[Start of section]
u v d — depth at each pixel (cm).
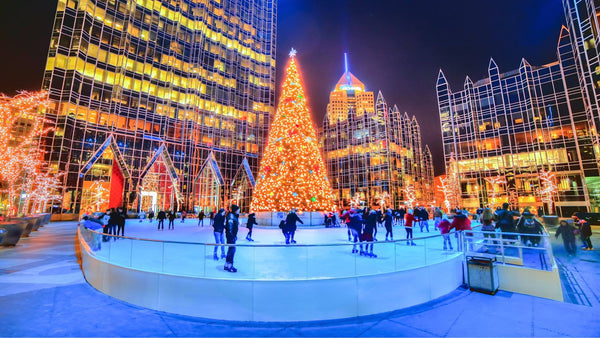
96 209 3988
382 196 6003
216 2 5872
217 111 5541
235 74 5972
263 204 2377
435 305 732
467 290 865
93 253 891
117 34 4503
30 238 1852
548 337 538
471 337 539
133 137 4434
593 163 4269
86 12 4144
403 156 6731
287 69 2534
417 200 6950
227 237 844
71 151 3797
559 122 4666
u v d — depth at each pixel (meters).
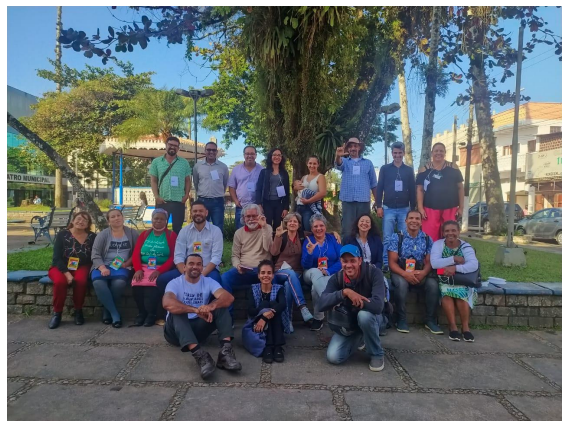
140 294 4.72
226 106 20.70
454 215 5.81
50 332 4.45
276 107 7.29
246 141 21.84
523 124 27.84
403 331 4.65
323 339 4.40
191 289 3.88
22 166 32.16
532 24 6.76
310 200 5.94
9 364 3.60
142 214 14.29
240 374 3.48
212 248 4.77
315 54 6.20
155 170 6.18
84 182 33.34
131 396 3.06
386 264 4.91
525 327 4.84
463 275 4.45
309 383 3.34
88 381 3.30
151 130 19.56
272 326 3.92
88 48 5.47
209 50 8.15
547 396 3.18
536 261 7.54
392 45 7.93
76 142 25.20
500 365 3.77
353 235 4.82
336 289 3.81
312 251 4.76
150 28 5.57
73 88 26.23
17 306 5.04
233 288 4.88
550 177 24.11
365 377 3.48
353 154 6.10
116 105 26.16
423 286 4.82
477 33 7.58
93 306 4.98
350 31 6.17
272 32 6.04
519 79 6.90
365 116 8.16
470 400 3.10
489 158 14.27
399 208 6.02
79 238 4.82
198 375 3.44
[End of section]
What you will do: Where a line in the listing holds the string "each", include it in the count, then report the total alone.

Task answer: 2